Misteri Harun dan Harta Karun

Oleh: Chusnatul Jannah - Lingkar Studi Perempuan dan Peradaban

Seluruh rakyat pasti sepakat bahwa korupsi adalah musuh negara. Sayangnya, korupsi di tahun ini seperti mati kutu. Sudah lakukan Operasi Tangkap Tangan (OTT), malah tidak leluasa geledah kantor tersangka. Katanya tidak boleh sembarangan geledah. Terhalang aturan Dewan Pengawas KPK. Sebelum melakukan penggeledahan, KPK harus kantongi izin Dewan Pengawas. Lebih lucu lagi, sang koruptor malah dikata korban pemerasan oknum Komisi Pemilihan Umum. Hal ini nampak dari pembelaaan secara telanjang yang dilakukan Sekjen PDIP, Hasto Kristiyanto. Pengamat Hukum Pidana Universitas Trisaksi Abdul Fickar Hajar mengatakan, apa yang dilakukan Hasto menampakkan siapa dirinya, yang secara keras dan berlebihan pasang badan untuk HM.

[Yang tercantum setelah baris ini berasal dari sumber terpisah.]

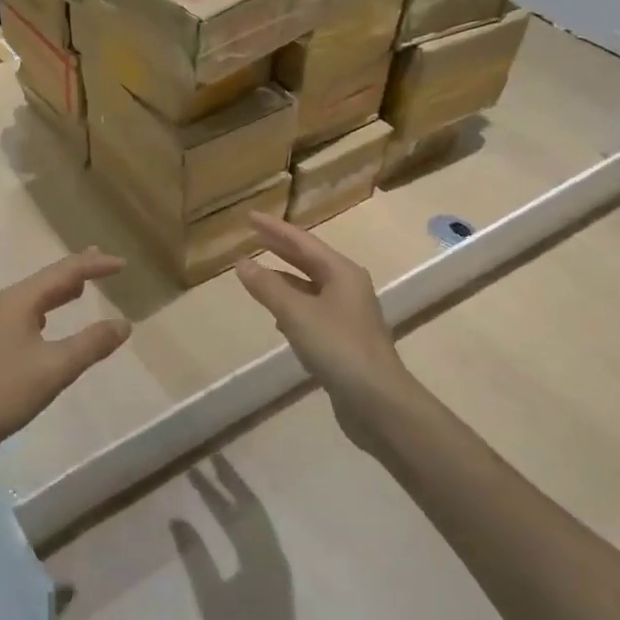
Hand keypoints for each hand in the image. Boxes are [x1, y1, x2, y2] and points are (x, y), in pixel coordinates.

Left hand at [0, 249, 130, 465]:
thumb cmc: (4, 392)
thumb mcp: (55, 368)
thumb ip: (91, 344)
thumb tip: (124, 324)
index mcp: (19, 301)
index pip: (64, 272)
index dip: (94, 265)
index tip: (123, 264)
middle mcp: (5, 304)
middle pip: (47, 278)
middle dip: (76, 270)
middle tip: (103, 261)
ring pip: (35, 297)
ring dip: (60, 289)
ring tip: (83, 285)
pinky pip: (26, 314)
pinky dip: (47, 309)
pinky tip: (49, 320)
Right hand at [235, 215, 413, 452]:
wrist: (377, 401)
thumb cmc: (338, 348)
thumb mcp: (296, 314)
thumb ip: (267, 287)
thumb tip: (241, 263)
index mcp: (342, 273)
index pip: (303, 242)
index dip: (275, 229)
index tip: (250, 217)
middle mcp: (348, 288)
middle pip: (309, 261)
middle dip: (281, 249)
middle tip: (254, 236)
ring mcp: (348, 315)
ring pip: (310, 287)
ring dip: (285, 278)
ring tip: (258, 274)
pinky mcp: (344, 340)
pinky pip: (312, 310)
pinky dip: (292, 305)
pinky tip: (277, 317)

Kasus suap Wahyu Setiawan yang melibatkan Harun Masiku seakan menjadi tamparan keras bagi PDIP. Sekelas partai besar pun tak bersih dari perilaku korupsi. Karena peluang korupsi memang terbuka lebar di sistem demokrasi. Harun hanyalah satu diantara politisi yang kena 'apes'. Masih banyak politisi-politisi lain yang mungkin juga sedang menanti giliran dicokok. Bagaimanapun, sepandai-pandai koruptor melompat, sekali gawal terjatuh juga.

Misteri Harun belum terungkap. Dia dimana, dengan siapa, dan sekarang berbuat apa tak ada yang mengira. Siapa sangka KPK dibuat 'kewalahan' menangkap Harun. Bagai memburu harta karun yang penuh rintangan dan cobaan. Harun seperti harta karun. Harta karun bagi yang tidak ingin terseret namanya dalam daftar KPK. Agar tak ada yang mengusiknya, sembunyi dan menghilanglah seperti harta karun yang terpendam lama. Kasus Harun menjadi uji coba independensi KPK. Tidak mau kehilangan muka, KPK mengawal karirnya dengan mencokok politisi banteng. Sayangnya, mau menangkap satu orang saja, harus dengan berbagai 'drama'. Marwahnya pun diragukan kembali. Selihai apa si Harun hingga sulit ditemukan? Padahal KPK dulu tak sesulit itu mencokok para bandit negara. Melihat bagaimana Harun lenyap bagai diterpa angin, mungkinkah dia menghilang dengan sendirinya? Tanpa bantuan siapa-siapa? Wallahu a'lam.

Yang jelas, rakyat sudah jengah dengan drama Harun. Teroris yang berada di ujung gunung saja ketemu, masa' iya seorang Harun yang hanya kader partai tak bisa dilacak? Rakyat akan melihat dan menilai. Satu kasus saja sudah menguras tenaga dan perhatian publik. Jika kasus ini tak segera menemukan titik terang, jangan harap rakyat mempercayai kembali KPK dan penguasa. Jika Harun tak juga menampakkan batang hidungnya, jangan pula salahkan rakyat bila mereka mulai berpikir bahwa rezim ini mendukung para maling berdasi. Mengapa demikian? Sebab, partai penguasalah yang sedang memegang kendali pemerintahan saat ini.

Korupsi tak henti-henti karena sikap rakus dan tamak dengan kekuasaan. Jika masih banyak tulisan berbentuk kritik kepada penguasa, itu artinya penguasa belum menjalankan mandat sebagai abdi negara. Sadarlah, kalian abdi negara. Bukan abdi harta dan kekuasaan. Dalam istilah Islam, penguasa adalah khodim umat. Pelayannya umat. Melayani umat dengan sepenuh hati. Tapi yang terjadi, rakyatlah yang menjadi pelayan para pejabat. Melayani kepentingan partai demi memenangkan kontestasi. Setelah jadi, begitu mudah melupakan janji-janji. Ah demokrasi, korbanmu tiada henti. Korupsimu makin menjadi. Negara hampir mati karena rugi. Dan mereka masih bisa ketawa ketiwi di atas kebijakan yang menzalimi kami.